Problem requirements - Only certain lines below are wanted: those starting at the line containing "parcerias, bem como participação em" and ending at the line containing "Productivité", both included, each retyped exactly.

Recorded information -
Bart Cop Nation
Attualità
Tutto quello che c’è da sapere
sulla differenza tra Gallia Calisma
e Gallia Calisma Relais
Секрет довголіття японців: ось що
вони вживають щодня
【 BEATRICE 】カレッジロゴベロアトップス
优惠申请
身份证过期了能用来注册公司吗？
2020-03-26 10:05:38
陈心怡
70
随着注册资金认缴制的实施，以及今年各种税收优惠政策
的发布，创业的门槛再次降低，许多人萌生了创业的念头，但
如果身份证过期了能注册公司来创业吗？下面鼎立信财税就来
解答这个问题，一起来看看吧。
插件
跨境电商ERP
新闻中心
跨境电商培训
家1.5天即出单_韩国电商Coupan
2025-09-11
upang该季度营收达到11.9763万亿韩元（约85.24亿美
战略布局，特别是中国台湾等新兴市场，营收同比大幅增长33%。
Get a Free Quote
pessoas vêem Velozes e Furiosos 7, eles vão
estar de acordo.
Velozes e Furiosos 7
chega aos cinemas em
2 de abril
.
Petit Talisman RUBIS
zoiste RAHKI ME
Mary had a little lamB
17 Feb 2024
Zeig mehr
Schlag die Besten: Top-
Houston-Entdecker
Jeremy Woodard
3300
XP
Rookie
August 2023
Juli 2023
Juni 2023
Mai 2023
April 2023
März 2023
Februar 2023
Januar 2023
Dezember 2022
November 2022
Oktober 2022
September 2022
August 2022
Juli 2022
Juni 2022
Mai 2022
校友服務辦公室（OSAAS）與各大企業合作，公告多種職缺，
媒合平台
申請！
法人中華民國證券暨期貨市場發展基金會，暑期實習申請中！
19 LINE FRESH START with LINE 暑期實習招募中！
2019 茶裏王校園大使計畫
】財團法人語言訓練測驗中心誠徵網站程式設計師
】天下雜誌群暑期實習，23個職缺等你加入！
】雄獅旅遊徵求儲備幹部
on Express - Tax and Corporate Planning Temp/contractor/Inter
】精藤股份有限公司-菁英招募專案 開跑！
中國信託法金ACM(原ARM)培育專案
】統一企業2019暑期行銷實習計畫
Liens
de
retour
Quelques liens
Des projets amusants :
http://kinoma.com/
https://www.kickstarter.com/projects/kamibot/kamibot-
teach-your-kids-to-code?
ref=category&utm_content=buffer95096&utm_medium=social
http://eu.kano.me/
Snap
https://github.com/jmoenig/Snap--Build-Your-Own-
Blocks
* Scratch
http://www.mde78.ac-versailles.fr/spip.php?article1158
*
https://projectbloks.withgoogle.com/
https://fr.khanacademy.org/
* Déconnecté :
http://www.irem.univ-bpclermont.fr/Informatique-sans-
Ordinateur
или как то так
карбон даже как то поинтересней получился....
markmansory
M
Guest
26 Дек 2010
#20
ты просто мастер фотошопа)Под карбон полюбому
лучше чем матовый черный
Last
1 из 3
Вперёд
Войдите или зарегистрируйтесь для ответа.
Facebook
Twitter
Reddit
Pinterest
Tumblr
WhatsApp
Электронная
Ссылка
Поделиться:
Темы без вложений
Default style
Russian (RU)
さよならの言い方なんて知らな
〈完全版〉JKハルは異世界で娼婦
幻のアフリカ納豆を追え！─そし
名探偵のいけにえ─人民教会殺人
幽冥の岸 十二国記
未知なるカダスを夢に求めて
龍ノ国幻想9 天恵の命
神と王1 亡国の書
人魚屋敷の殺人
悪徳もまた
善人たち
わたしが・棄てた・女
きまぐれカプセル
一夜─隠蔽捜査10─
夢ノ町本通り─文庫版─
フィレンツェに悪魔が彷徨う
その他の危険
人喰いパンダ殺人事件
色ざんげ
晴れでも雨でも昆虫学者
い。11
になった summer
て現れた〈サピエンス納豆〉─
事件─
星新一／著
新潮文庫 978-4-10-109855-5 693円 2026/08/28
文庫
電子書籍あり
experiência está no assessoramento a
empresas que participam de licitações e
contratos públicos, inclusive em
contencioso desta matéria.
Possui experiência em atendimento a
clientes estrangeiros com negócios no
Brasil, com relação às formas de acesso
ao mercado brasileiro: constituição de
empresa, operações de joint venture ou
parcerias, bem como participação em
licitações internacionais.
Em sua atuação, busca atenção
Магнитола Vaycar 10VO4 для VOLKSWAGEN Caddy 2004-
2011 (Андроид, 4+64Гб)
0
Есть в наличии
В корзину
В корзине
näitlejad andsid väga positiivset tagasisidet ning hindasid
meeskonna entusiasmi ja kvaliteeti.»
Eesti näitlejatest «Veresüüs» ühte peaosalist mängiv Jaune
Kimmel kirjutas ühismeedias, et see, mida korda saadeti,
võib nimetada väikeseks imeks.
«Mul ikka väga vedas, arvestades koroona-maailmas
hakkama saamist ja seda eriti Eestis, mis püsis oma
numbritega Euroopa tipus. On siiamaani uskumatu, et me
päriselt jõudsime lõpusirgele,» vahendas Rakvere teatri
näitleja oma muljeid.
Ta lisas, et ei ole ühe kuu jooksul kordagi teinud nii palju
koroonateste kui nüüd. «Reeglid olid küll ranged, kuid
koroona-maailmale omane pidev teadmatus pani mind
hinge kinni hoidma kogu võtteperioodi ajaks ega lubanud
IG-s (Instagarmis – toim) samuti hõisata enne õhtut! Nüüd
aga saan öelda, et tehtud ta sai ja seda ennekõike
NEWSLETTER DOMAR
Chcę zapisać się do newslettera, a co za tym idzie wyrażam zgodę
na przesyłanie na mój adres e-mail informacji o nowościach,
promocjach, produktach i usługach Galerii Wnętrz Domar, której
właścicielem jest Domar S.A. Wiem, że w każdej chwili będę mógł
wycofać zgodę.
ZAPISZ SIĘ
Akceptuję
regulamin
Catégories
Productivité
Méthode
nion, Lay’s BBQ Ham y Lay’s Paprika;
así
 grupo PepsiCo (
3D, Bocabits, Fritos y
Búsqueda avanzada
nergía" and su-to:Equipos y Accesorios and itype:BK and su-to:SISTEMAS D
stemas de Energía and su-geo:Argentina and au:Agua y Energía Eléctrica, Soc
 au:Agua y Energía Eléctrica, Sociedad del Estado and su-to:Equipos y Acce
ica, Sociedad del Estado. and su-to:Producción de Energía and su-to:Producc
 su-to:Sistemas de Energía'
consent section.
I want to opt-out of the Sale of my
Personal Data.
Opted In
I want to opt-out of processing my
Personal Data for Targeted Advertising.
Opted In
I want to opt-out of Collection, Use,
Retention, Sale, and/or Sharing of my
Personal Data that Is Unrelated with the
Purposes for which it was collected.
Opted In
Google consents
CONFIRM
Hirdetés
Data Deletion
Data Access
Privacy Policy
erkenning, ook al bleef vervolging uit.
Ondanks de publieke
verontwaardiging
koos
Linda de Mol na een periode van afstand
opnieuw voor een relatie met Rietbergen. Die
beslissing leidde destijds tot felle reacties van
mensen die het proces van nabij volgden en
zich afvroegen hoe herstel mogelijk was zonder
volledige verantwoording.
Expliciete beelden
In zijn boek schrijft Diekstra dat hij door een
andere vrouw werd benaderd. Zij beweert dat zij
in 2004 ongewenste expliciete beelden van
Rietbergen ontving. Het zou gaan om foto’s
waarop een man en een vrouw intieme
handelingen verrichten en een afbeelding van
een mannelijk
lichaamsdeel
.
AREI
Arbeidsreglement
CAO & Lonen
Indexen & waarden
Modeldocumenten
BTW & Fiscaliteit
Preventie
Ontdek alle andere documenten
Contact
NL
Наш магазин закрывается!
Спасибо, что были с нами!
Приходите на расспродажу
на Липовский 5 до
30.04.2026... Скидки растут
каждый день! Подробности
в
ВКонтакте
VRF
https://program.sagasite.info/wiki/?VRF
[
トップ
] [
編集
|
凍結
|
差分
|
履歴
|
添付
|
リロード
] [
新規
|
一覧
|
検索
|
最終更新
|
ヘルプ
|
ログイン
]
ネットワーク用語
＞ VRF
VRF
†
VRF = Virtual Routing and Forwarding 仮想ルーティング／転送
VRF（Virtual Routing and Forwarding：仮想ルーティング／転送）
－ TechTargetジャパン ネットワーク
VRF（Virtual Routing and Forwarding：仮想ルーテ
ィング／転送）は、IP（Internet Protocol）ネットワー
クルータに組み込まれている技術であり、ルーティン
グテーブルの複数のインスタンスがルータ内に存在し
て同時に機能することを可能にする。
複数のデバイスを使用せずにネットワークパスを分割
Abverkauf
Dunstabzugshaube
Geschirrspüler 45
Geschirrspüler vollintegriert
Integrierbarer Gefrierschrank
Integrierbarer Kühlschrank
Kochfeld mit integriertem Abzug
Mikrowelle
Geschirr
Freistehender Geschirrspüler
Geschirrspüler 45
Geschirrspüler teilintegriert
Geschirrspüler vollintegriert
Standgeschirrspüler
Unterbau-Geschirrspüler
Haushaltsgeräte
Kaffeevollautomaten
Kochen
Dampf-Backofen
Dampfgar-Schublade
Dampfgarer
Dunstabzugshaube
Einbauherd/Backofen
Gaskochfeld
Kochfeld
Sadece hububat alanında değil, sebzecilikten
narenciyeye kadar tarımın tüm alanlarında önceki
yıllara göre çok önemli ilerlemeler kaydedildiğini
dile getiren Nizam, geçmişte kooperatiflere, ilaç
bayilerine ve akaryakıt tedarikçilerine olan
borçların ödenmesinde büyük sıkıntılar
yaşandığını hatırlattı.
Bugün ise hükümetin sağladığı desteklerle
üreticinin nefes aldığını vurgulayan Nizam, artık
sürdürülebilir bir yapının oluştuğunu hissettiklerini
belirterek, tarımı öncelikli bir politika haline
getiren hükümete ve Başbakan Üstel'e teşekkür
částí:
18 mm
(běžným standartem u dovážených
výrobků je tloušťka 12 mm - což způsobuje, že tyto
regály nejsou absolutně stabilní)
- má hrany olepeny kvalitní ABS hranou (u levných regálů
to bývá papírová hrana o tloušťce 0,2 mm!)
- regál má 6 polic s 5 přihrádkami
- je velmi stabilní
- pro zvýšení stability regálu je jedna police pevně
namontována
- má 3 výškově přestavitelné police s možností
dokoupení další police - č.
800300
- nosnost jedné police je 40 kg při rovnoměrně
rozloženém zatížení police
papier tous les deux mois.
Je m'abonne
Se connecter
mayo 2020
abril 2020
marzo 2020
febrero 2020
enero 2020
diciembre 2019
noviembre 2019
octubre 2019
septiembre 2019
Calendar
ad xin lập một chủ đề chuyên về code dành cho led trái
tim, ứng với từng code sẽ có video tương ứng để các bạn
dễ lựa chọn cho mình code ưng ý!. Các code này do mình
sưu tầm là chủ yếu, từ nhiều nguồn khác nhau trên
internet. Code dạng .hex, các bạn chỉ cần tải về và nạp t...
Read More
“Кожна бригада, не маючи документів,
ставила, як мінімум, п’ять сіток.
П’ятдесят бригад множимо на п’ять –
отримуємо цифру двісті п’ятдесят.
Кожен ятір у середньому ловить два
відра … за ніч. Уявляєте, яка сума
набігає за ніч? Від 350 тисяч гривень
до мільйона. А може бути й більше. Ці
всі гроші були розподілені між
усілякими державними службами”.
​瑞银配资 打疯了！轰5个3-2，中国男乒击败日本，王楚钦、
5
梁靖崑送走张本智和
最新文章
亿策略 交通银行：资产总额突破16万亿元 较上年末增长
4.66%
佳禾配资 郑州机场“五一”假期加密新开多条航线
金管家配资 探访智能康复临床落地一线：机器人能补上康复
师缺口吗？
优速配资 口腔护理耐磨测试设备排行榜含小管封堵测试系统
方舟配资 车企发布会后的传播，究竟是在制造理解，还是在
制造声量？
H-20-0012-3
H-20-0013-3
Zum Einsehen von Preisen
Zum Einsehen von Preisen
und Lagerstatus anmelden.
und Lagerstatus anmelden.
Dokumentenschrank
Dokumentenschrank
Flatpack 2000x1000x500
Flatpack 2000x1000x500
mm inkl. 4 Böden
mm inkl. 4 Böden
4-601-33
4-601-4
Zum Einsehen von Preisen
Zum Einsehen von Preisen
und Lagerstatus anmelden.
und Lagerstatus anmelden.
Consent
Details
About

Answer space -
parcerias, bem como participação em
licitações internacionais.
Em sua atuação, busca atenção
Магнитола Vaycar 10VO4 для VOLKSWAGEN Caddy 2004-
2011 (Андроид, 4+64Гб)
0
Есть в наличии
В корзину
В корзине
näitlejad andsid väga positiivset tagasisidet ning hindasid
meeskonna entusiasmi ja kvaliteeti.»
Eesti näitlejatest «Veresüüs» ühte peaosalist mängiv Jaune
Kimmel kirjutas ühismeedias, et see, mida korda saadeti,
võib nimetada väikeseks imeks.
«Mul ikka väga vedas, arvestades koroona-maailmas
hakkama saamist ja seda eriti Eestis, mis püsis oma
numbritega Euroopa tipus. On siiamaani uskumatu, et me
päriselt jõudsime lõpusirgele,» vahendas Rakvere teatri
näitleja oma muljeid.
Ta lisas, et ei ole ühe kuu jooksul kordagi teinud nii palju
koroonateste kui nüüd. «Reeglid olid küll ranged, kuid
koroona-maailmale omane pidev teadmatus pani mind
hinge kinni hoidma kogu võtteperioodi ajaks ega lubanud
IG-s (Instagarmis – toim) samuti hõisata enne õhtut! Nüüd
aga saan öelda, et tehtud ta sai ja seda ennekõike
NEWSLETTER DOMAR
Chcę zapisać się do newslettera, a co za tym idzie wyrażam zgodę
na przesyłanie na mój adres e-mail informacji o nowościach,
promocjach, produktach i usługach Galerii Wnętrz Domar, której
właścicielem jest Domar S.A. Wiem, że w każdej chwili będę mógł
wycofać zgodę.
ZAPISZ SIĘ
Akceptuję
regulamin
Catégories
Productivité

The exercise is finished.